“Il connaissait tout de moi” : derrière cette phrase inquiétante, on découvre une arnaque qui prend une ampleur alarmante en France. Le vishing, cette technique de manipulation téléphonique, séduit les escrocs… et piège, hélas, de plus en plus de victimes souvent sidérées par l’audace (et le professionnalisme) de ceux qui, au bout du fil, semblent tout savoir d’eux. Plongée dans un phénomène aussi furtif que ravageur.
Le vishing : un « voice phishing » qui s’impose dans la panoplie criminelle
Les chiffres donnent le tournis : 628 millions d’euros subtilisés rien qu’au premier semestre de 2023 en France à cause d’arnaques liées aux moyens de paiement. Au sein de ce large éventail d’escroqueries, le vishing sort du lot. Les autorités – la Banque de France en tête – tirent la sonnette d’alarme et incitent les Français à la plus grande vigilance.
Mais qu’est-ce que le vishing exactement ? Le terme fusionne « voice » et « phishing », et la recette est simple (mais diablement efficace) : un appel, une voix qui se fait rassurante et professionnelle, et voilà un escroc qui se fait passer pour conseiller bancaire ou expert en fraude. Il prétend avoir détecté une transaction suspecte, soi-disant bloquée sur votre compte.
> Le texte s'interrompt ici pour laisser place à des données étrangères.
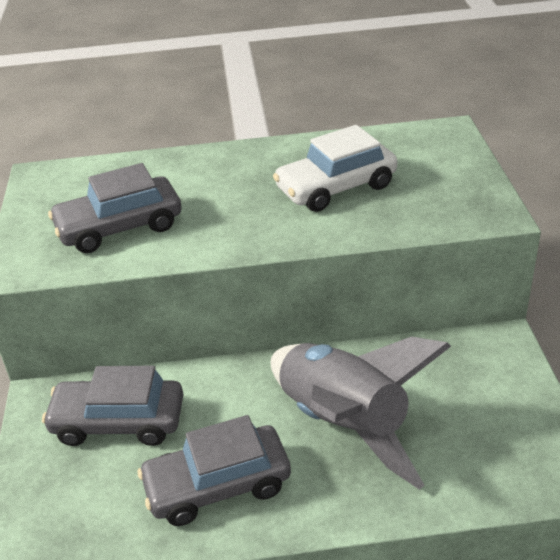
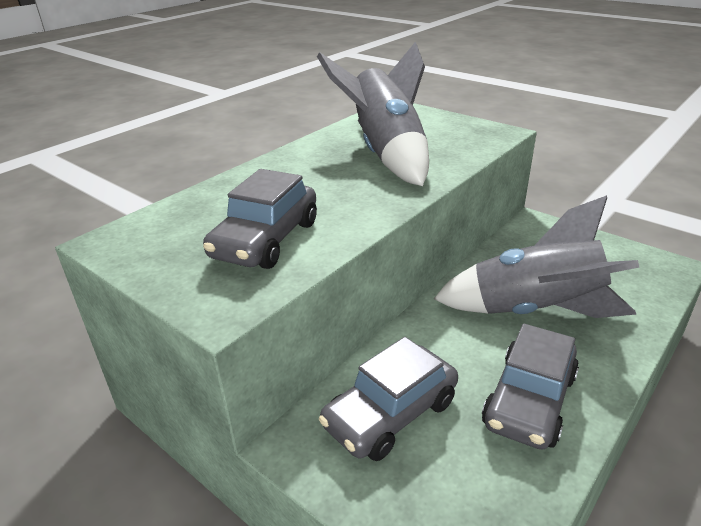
camera: 45 degrees left, 5 degrees down
white car [273,125,397,212] -> grey rocket [317,42,429,186]

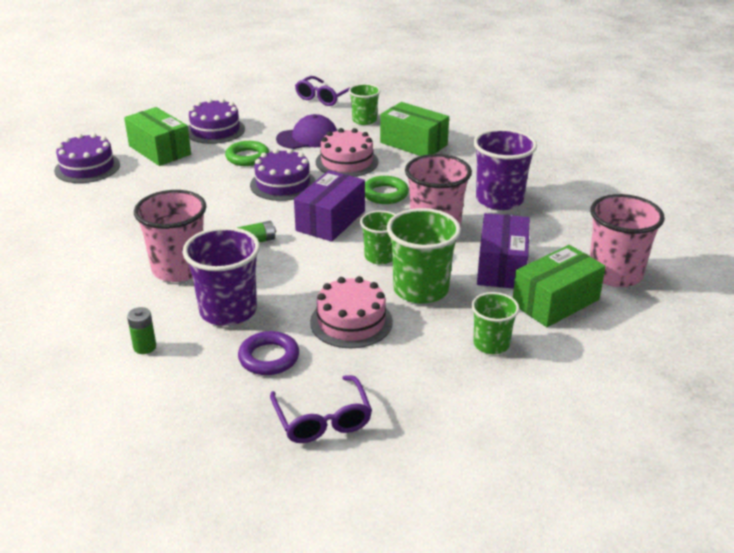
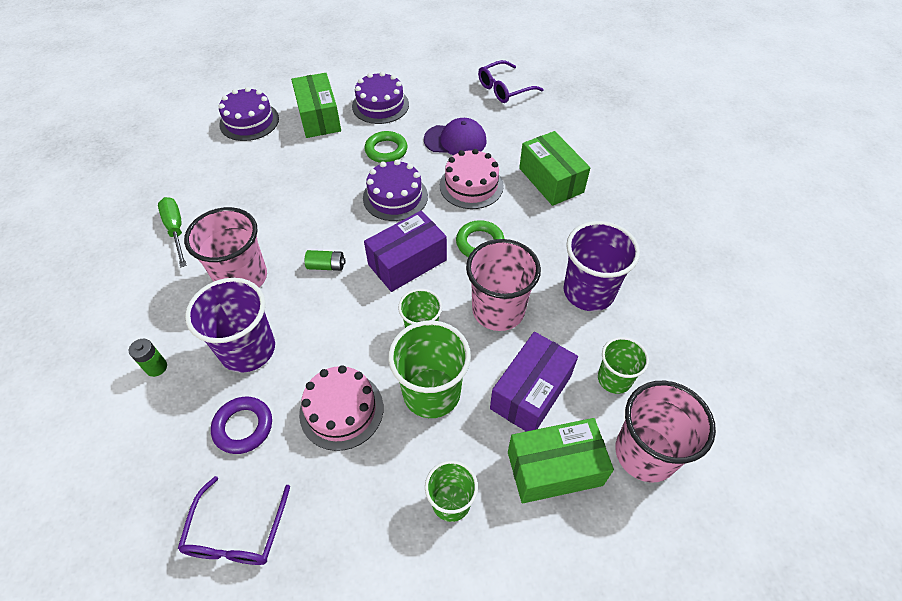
camera: 25 degrees right, 20 degrees up
green cup [349,84,381,125] -> green cup moved to [598,337,649,394]
none -> green screwdriver [158,197,187,267]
Ni une, ni deux, il offre son “aide” et demande, après vous avoir bien inquiété, vos précieuses informations confidentielles : numéros de compte, codes de sécurité…
Quand l’escroc connaît tout : témoignages et méthodes de collecte
Ce qui distingue le vishing des vieilles arnaques de cour d’école, c’est la somme d’informations détenues par les fraudeurs avant même d’appeler. Une amie raconte ainsi avoir reçu un appel où l’interlocuteur connaissait son numéro de compte et son adresse complète. « Il avait l’air si professionnel que je me suis presque laissée convaincre », confie-t-elle. On imagine l’effet sur la victime : face à un tel “conseiller”, difficile de douter…
Mais comment diable ces escrocs récoltent-ils ces informations ? La plupart du temps, grâce à des techniques de phishing par e-mail, des logiciels malveillants, ou simplement en profitant de fuites de données mises en lumière par cyber-malveillance.gouv.fr. Ajoutez à cela une bonne dose de manipulation psychologique, et vous avez une combinaison explosive.
L’épidémie gagne le nord et le conseil d’or des autorités locales
Dans le nord de la France, le phénomène inquiète particulièrement. Les gendarmes d’Hallennes-lez-Haubourdin tirent la sonnette d’alarme : les victimes sont de plus en plus nombreuses à franchir la porte de la gendarmerie. Leur conseil ? Une règle d’or, gravée dans le marbre numérique :
- Ne jamais communiquer ses identifiants bancaires ou codes confidentiels, que ce soit par téléphone, e-mail ou SMS.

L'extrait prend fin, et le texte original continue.